Start of Exercise text

In my model of human behavior, there is an unobservable parameter I associate with intelligence. I observe people's behavior when playing a game, when solving a problem, when defending their beliefs, or when learning something new, and I infer something about their intelligence. This in turn informs my predictions about their success in a wide variety of pursuits. In practice, I often make strong predictions about someone's intelligence after observing their behavior on a single occasion.
An accurate conception of intelligence seems to be generally important. Understanding what easily leveraged factors affect someone's intelligence---during childhood, later education, and after formal education is complete---is important if your goal is improving intelligence generally. If you are considering relatively expensive personal engagement to develop rationality, you may want to direct efforts at individuals who have the potential to have a significant impact as researchers or entrepreneurs. And so on.
Before thinking about how to understand determiners of intelligence, how to measure intelligence effectively, or the effects of intelligence on behavior, I would first like to get a feel for what my intuitive understanding of intelligence really corresponds to, if anything. It is possible that my intuitive assessments of intelligence are largely unrelated to reality, and that my beliefs about the world could be improved by discarding them. It is also possible that some of my intuitions about intelligence are quite accurate, and I could make better decisions by giving them more credence or by changing the way I use those intuitive judgments.
Intuitively, I expect the results of many types of otherwise apparently unrelated tests to be very tightly correlated with intelligence. To understand the extent to which this intuition is correct, I am considering conducting a slightly systematic study of the relationship between different metrics. I would appreciate pointers to reliable scholarship surrounding this question, but a brief search turned up mostly very muddled thinking and a general lack of people doing good experiments.
Here is a range of metrics which I suspect correlate well with my conception of intelligence, at least in certain regimes (some of these metrics may only correlate meaningfully when applied to very bright subjects, or may not correlate meaningfully when applied to very bright subjects):
1. General intelligence factor as estimated by standardized cognitive tests, e.g. Raven's Progressive Matrices.
2. Ability to quickly learn an unfamiliar formalism. For example, to quickly learn a new game and to understand simple strategic consequences of its rules.
3. Ability to infer an underlying model. For example, to learn how to achieve a goal when allowed some constrained interaction with / observation of an unknown environment.

End of Exercise text
Start of Entries supplied

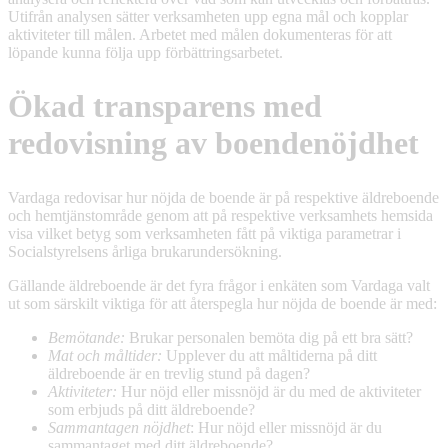
Utifrån analysen sätter verksamheten upp egna mål och kopplar
aktiviteter till målen. Arbetet med målen dokumenteras för att
löpande kunna följa upp förbättringsarbetet.
Ökad transparens med
redovisning av boendenöjdhet
Vardaga redovisar hur nöjda de boende är på respektive äldreboende
och hemtjänstområde genom att på respektive verksamhets hemsida
visa vilket betyg som verksamheten fått på viktiga parametrar i
Socialstyrelsens årliga brukarundersökning.
Gällande äldreboende är det fyra frågor i enkäten som Vardaga valt
ut som särskilt viktiga för att återspegla hur nöjda de boende är med:
Bemötande:
Brukar personalen bemöta dig på ett bra sätt?
Mat och måltider:
Upplever du att måltiderna på ditt
äldreboende är en trevlig stund på dagen?
Aktiviteter:
Hur nöjd eller missnöjd är du med de aktiviteter
som erbjuds på ditt äldreboende?
Sammantagen nöjdhet
: Hur nöjd eller missnöjd är du
sammantaget med ditt äldreboende?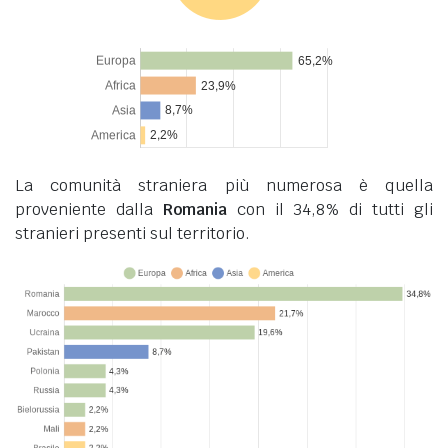
La comunità straniera più numerosa è quella
proveniente dalla
Romania
con il 34,8% di tutti gli
stranieri presenti sul territorio.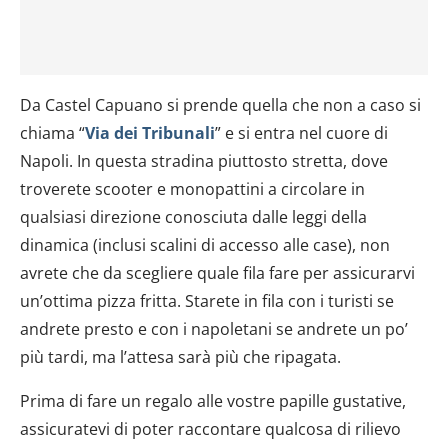
Da Castel Capuano si prende quella che non a caso si
chiama “
Via dei Tribunali
” e si entra nel cuore di
Napoli. In questa stradina piuttosto stretta, dove
troverete scooter e monopattini a circolare in
qualsiasi direzione conosciuta dalle leggi della
dinamica (inclusi scalini di accesso alle case), non
avrete che da scegliere quale fila fare per assicurarvi
un’ottima pizza fritta. Starete in fila con i turisti se
andrete presto e con i napoletani se andrete un po’
più tardi, ma l’attesa sarà più che ripagata.
Prima di fare un regalo alle vostre papille gustative,
assicuratevi di poter raccontare qualcosa di rilievo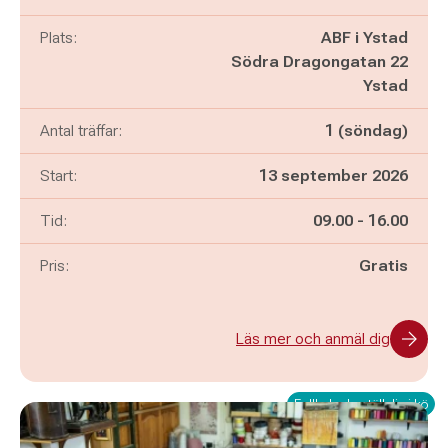
Plats:
ABF i Ystad
Södra Dragongatan 22
Ystad
Antal träffar:
1 (söndag)
Start:
13 september 2026
Pågår mellan
och
Tid:
09.00
-
16.00
Pris:
Gratis
Läs mer och anmäl dig
Fullbokad - ställ dig i kö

End of Entries supplied

* _About this task_
Answer these questions from the text on intelligence.
(a) In which four situations does the author observe people's behavior in order to infer their intelligence?
(b) What did the author's brief search for scholarship mostly turn up?
(c) Which standardized cognitive test is named as an example for the first metric listed?

* _Solution to the problem_
(a) When playing a game, when solving a problem, when defending their beliefs, and when learning something new.
(b) Mostly very muddled thinking and a general lack of people doing good experiments.
(c) Raven's Progressive Matrices.